While supercapacitors exhibit extreme power density, lithium-ion batteries offer high energy density. Both technologies leave a gap for high-power pulse applications, with charge-discharge events lasting between 15 seconds and 15 minutes. In this presentation, Skeleton Technologies showcases how it addresses this gap using its high-power Superbattery technology. The newly developed energy storage technology charges in 60 seconds, while offering competitive energy density of over 130 Wh/L. The presentation will cover use cases for 60s-10 min high-power charging, as well as the impact of energy storage requirements for hard-to-abate industries.

In this presentation, we will review current state-of-the art lithium-ion fast charge performance as an expected baseline requirement for emerging lithium-metal batteries, and further connect that pack-level fast charge performance requirement to material-level characteristics that must be achieved in order to plate non-dendritic lithium on the anode.  Examples include diffusion coefficients, Sand's time, and transference numbers—as a function of temperature—needed to facilitate cell-level battery performance. In that context, we review Sepion’s innovation around separators and liquid electrolytes required for adoption of Li-metal anodes to unlock the trifecta of greater energy density, faster charging, and lower cost.

The lower energy density of LFP necessitates fast-charging for viability in many applications. Temperature plays a critical role in the threshold current density, dividing healthy and unhealthy fast charging. In this talk, the temperature dependence of fast-charging will be explored, followed by an introduction of EC Power’s “30x” technology. Finally, the ambient temperature immunity of 30x will be presented, evidenced by healthy ~10-minute fast charging at -50°C.

Solid-state lithium batteries (SSLBs) are considered to be one of the most promising next-generation Li batteries due to their high capacity and intrinsic safety. Their sustainable processing offers additional advantages over conventional batteries in terms of ecological and economic benefits. This talk focuses on the sustainable processing of solid electrolytes and composite cathodes for oxide-based SSLBs, aiming to reduce both manufacturing costs and environmental footprint.
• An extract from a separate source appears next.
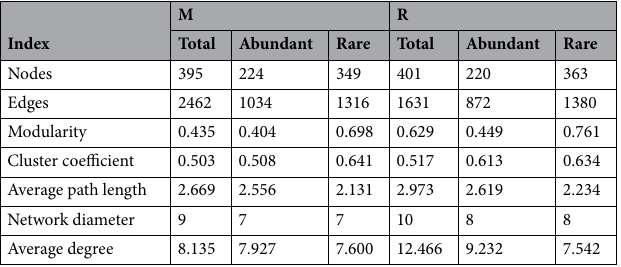
Table 3. The soil bacterial network properties in different cropping patterns of tobacco. M tobacco monoculture, R tobacco-rice rotation, Total whole bacterial communities, Abundant abundant taxa, Rare rare taxa.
In this talk, we will discuss how new computational approaches enabled by high-performance computing and machine learning algorithms are accelerating the traditional materials design and commercialization process for solid-state battery materials. We present advances in high-throughput computational screening of electrolyte materials, and discuss how battery and materials manufacturing is changing as the breadth of materials discovery efforts widens. As a case study, we present our recent positive results on a new, record-breaking, solid Li-ion conductor material Li8B10S19, which embodies the new data-driven R&D paradigm of machine learning-based discovery and human-based synthesis and scale-up.

Over recent years both cell manufacturers and EV manufactures have highlighted the development of all-solid-state battery (ASSB), a potentially superior alternative to the conventional lithium-ion battery technology of today, owing to its numerous merits. Though promising, ASSBs still face several barriers hindering their practical application into products. In this talk, Solid Energies, Inc. (SEI) will review the latest advances of ASSBs, along with related obstacles to overcome, evaluate potential commercially-viable paths enabling scaled-up production, and present technology progress in SEI, its distinguished competitiveness with peers, and its low-cost, scalable processing solution for commercialization of ASSB for EV industry.
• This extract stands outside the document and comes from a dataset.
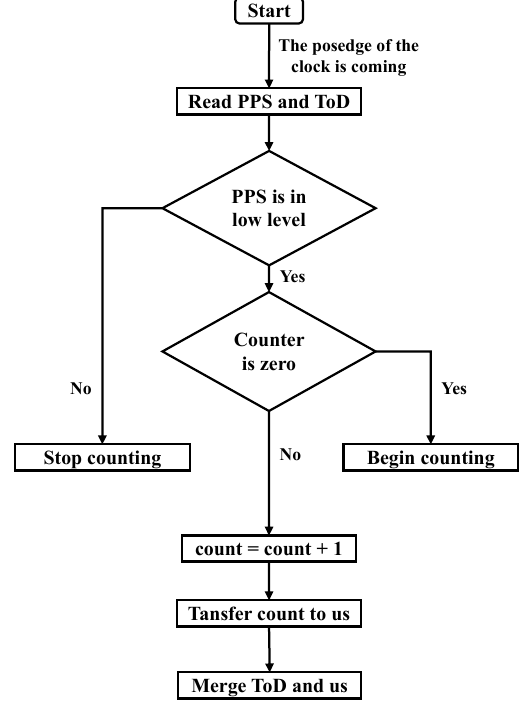
Figure 3. The flow chart of the control of clock synchronization module.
This presentation offers a glimpse into the future of solid-state battery research, emphasizing our planning of an advanced laboratory dedicated to near serial production. I will shed light on the challenges we anticipate in this journey, from material adaptability in cell assembly to tackling the complexities of anode production. Additionally, I will explore automated multi-layered SSB pouch cell stacking and strategies to empower various material systems.